Problem requirements » Please rewrite the forum thread about upgrading from a Fluval Edge, starting at "Hi guys my dads" and ending at "they any good?", swapping "AquaNano 40" for "Dennerle Scaper's tank".

Selected passage »
• • • • • • •

# Upgrade from Fluval Edge....



## Aron_Dip (3 Sep 2013)

Hi guys my dads Edge has been running for a year now and he is looking to upgrade to something a little larger and better..

Just after some help with choice really. Really like the look of the AquaNano 40 are they any good?

Cheers Guys


----------



## tim (3 Sep 2013)

Has he considered a tmc signature 40x40x30


----------



## Aron_Dip (3 Sep 2013)

Nope but something to think about. Im sure he wants something like the Aquanano with build in filter and lighting


----------



## tim (3 Sep 2013)

Fair point mate, aqua nanos do look alright to be fair dennerle scapers tank could be another possibility not sure if they are available in uk yet though.


----------



## Aron_Dip (3 Sep 2013)

tim said:


> Fair point mate, aqua nanos do look alright to be fair dennerle scapers tank could be another possibility not sure if they are available in uk yet though.


Im sure iv seen a Dennerle type nano in my LFS (shrimp tank i think it had on it?)


----------



## tim (3 Sep 2013)

Scapers tank is this one mate 
Dennerle Scaper's tank | UK Aquatic Plant Society


----------



## sa80mark (3 Sep 2013)

• • • • • • •

Data below »
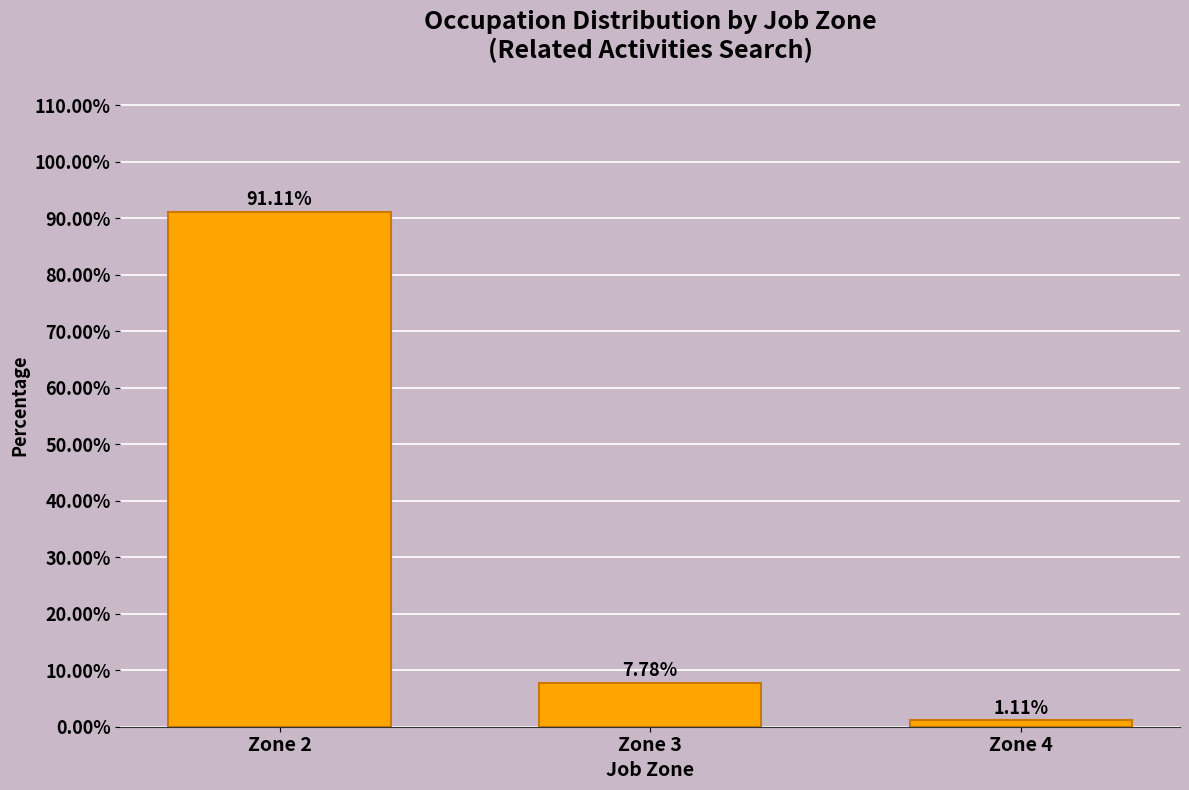

What is the difference between the maximum and second lowest values?

83.3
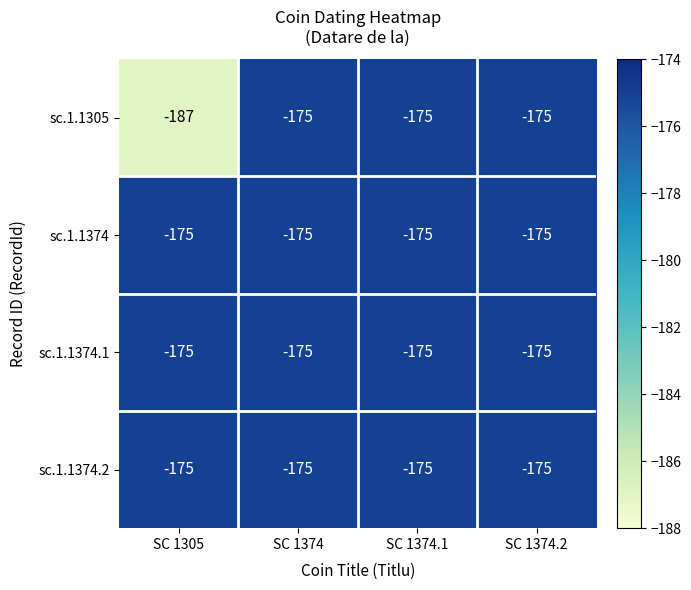

What is the greatest value displayed?

-175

• • • • • • •

Answer to the exercise »
Hi guys my dads Edge has been running for a year now and he is looking to upgrade to something a little larger and better..

Just after some help with choice really. Really like the look of the Dennerle Scaper's tank are they any good?